*PASSAGE FOR REVIEW:*
Thursday, October 17, 2024

IN DEFENCE OF CARBON CAPTURE AND STORAGE

I am not an expert on CCS, and prepared to be agnostic. Also I usually have a lot of time for George Monbiot, but this week I was puzzled by his vitriolic attack on carbon capture proposals, backed up by a number of Guardian readers. 

 

Both the IPCC and the UK’s own Committee on Climate Change (CCC) support a crucial role for carbon capture. IPCC extends this to the much more expensive DACC - direct atmospheric extraction as opposed to the presumed retro-fitting to capture at the point of combustion.  Both IPCC and CCC are serious bodies, tasked with climate concerns, and with access to the best technical and science expertise. CCC has an excellent overview of the UK energy and CO2 scene. Neither are compromised by financial links to fossil lobby groups. 


First nobody should dispute the simple truth that the cheapest and first best solution is to burn as little fossil fuel as possible. So we should pick the low hanging fruit first. That includes not just home insulation but also "obvious" but contested proposals like suppressing bitcoin and many other cryptos (ultra high energy use and zero societal value).

*DATA SHOWN:*

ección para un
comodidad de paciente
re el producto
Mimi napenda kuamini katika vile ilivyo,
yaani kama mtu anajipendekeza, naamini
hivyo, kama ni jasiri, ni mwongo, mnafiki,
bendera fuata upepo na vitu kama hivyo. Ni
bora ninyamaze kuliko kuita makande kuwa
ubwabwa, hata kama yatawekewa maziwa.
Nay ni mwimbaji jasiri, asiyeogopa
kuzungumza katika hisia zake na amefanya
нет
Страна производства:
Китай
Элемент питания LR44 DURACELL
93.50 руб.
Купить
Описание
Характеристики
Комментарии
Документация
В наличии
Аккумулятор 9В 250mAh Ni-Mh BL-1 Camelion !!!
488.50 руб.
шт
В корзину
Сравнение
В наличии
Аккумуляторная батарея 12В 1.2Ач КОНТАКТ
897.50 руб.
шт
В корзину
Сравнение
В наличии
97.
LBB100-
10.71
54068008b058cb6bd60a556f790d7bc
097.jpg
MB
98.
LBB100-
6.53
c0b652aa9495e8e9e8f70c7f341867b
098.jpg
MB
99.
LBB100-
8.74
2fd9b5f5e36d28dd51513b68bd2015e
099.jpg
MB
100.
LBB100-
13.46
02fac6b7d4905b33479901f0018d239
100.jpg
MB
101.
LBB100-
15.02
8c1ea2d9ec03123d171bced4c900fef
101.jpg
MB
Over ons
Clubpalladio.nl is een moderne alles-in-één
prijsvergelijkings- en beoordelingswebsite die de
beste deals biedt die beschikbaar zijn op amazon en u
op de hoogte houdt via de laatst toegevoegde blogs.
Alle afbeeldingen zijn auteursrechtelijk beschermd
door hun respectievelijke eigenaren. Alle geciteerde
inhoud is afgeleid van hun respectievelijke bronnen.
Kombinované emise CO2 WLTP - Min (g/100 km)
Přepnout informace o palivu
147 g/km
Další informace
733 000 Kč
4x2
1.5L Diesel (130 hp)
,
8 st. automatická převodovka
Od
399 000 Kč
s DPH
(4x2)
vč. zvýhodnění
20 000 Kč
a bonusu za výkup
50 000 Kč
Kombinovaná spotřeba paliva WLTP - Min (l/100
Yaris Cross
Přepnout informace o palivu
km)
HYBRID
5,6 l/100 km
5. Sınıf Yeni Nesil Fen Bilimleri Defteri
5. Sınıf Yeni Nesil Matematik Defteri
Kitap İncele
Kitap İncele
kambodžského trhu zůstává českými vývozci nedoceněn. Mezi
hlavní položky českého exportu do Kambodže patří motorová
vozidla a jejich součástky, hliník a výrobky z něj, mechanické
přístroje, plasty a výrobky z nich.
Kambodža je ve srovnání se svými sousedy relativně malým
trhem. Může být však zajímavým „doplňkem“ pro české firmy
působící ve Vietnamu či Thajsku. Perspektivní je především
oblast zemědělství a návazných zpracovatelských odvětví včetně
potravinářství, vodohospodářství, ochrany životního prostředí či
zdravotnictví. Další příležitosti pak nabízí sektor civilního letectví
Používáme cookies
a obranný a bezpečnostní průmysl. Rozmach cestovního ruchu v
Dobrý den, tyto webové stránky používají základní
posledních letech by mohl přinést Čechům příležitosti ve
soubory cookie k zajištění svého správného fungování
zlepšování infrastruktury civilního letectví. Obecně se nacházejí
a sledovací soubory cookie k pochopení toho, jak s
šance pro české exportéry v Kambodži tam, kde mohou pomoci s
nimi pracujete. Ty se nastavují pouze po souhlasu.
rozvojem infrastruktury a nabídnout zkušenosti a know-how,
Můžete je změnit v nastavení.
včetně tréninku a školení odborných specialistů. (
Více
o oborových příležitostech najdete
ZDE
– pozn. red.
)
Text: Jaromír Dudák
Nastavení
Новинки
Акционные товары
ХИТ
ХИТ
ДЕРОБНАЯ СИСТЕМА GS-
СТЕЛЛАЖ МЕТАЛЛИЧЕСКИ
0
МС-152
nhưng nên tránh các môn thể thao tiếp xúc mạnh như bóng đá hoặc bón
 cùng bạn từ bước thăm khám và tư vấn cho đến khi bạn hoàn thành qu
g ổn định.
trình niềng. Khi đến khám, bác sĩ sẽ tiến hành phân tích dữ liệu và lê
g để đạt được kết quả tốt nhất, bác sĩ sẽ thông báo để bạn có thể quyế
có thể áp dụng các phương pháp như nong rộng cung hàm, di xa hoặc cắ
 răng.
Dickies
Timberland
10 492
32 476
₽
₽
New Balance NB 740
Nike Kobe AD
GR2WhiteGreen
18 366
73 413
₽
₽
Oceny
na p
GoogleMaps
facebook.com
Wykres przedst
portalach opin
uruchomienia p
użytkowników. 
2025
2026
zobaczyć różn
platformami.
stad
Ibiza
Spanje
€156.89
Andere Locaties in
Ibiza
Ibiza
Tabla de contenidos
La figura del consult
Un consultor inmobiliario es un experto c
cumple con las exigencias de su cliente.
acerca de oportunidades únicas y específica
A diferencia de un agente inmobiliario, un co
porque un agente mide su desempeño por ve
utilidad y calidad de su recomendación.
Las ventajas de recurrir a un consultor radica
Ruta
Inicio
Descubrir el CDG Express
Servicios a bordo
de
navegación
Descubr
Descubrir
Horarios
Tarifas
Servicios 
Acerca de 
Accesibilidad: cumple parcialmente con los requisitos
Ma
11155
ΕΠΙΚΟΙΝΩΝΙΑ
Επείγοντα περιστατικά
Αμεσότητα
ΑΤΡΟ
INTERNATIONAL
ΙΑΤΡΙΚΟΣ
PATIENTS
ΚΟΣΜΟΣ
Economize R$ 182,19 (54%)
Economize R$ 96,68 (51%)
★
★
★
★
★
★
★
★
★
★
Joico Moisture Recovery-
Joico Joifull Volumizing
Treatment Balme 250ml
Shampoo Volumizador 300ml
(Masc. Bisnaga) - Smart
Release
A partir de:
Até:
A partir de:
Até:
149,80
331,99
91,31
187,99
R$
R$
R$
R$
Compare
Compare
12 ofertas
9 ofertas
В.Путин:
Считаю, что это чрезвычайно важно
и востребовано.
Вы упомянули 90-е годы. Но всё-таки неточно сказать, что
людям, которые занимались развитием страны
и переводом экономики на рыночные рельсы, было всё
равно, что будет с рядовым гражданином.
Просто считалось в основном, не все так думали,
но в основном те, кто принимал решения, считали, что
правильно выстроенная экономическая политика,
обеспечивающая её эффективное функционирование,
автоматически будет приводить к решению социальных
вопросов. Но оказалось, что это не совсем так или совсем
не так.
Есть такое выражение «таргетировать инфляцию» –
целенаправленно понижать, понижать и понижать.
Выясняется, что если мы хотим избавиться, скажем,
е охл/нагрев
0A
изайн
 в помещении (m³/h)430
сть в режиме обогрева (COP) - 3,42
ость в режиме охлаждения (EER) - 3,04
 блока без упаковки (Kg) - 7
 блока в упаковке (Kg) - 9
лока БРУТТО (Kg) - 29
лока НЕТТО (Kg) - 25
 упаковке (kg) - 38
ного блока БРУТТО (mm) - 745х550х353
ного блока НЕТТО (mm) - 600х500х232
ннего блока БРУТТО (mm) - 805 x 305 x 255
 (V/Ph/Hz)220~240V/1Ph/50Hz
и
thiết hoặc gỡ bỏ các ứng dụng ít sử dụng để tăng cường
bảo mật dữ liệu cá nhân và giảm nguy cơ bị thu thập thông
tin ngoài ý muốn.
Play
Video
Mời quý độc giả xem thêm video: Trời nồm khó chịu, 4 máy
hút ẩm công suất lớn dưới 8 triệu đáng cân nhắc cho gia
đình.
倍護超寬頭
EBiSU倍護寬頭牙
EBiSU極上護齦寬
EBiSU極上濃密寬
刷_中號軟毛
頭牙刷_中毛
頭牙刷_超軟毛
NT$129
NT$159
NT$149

*TASK:*
Copy word for word the part of the carbon capture post above from "IN DEFENCE OF" to "of Guardian readers.".

*WRITTEN RESPONSE:*
IN DEFENCE OF CARBON CAPTURE AND STORAGE

I am not an expert on CCS, and prepared to be agnostic. Also I usually have a lot of time for George Monbiot, but this week I was puzzled by his vitriolic attack on carbon capture proposals, backed up by a number of Guardian readers.